Things to do
[A] Answer these questions using the diet and exercise log below, with one line for each answer marked (i), (ii) and (iii).
(i) What weight is listed for Day 1?
(ii) What activity did the writer do on Day 2 instead of the cardio video?
(iii) How did the writer rate Day 4?
[B] Update the diet and exercise log below by writing out everything from "Day 1: (148" down to "And it HURTS." with "cardio video" changed to "dance video".

Source text
Day 1: (148 lbs) I overate a little and only did half of my cardio video, but I did a lot of other things. Overall, a so-so day.
Day 2: I did good today! Didn't overeat, but didn't do my cardio video, though I did have ballet. Overall a good day!
Day 3: I'm proud today- ate well, did workout. I'm pretty bloaty and crampy from "Auntie Flo" though. Gah, I hate codewords. I GOT MY PERIOD!!!! I GOT MY MENSTRUAL CYCLE TODAYYY~!!! And it HURTS.
Day 4: Didn't really excercise. Felt dizzy and my eyes were burning all day. Ate okay. A "3 out of 10" day.
Day 5: Ate well, no excercise again. Ugh. Still sick.
Day 6: Took a nice brisk walk and I think I ate well. Good day.

Supplied entries
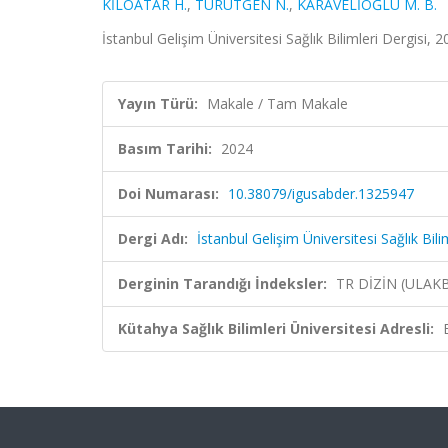
KİLOATAR H.
,
TÜRÜTGEN N.
,
KARAVELİOĞLU M. B.
İstanbul Gelişim Üniversitesi Sağlık Bilimleri Dergisi, 
Yayın Türü:
Makale / Tam Makale
Basım Tarihi:
2024
Doi Numarası:
10.38079/igusabder.1325947
Dergi Adı:
İstanbul Gelişim Üniversitesi Sağlık Bili
Derginin Tarandığı İndeksler:
TR DİZİN (ULAK
Kütahya Sağlık Bilimleri Üniversitesi Adresli:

List of solutions
[A]
(i) 148 lbs
(ii) Ballet
(iii) A "3 out of 10" day

[B]
Day 1: (148 lbs) I overate a little and only did half of my dance video, but I did a lot of other things. Overall, a so-so day.
Day 2: I did good today! Didn't overeat, but didn't do my dance video, though I did have ballet. Overall a good day!
Day 3: I'm proud today- ate well, did workout. I'm pretty bloaty and crampy from "Auntie Flo" though. Gah, I hate codewords. I GOT MY PERIOD!!!! I GOT MY MENSTRUAL CYCLE TODAYYY~!!! And it HURTS.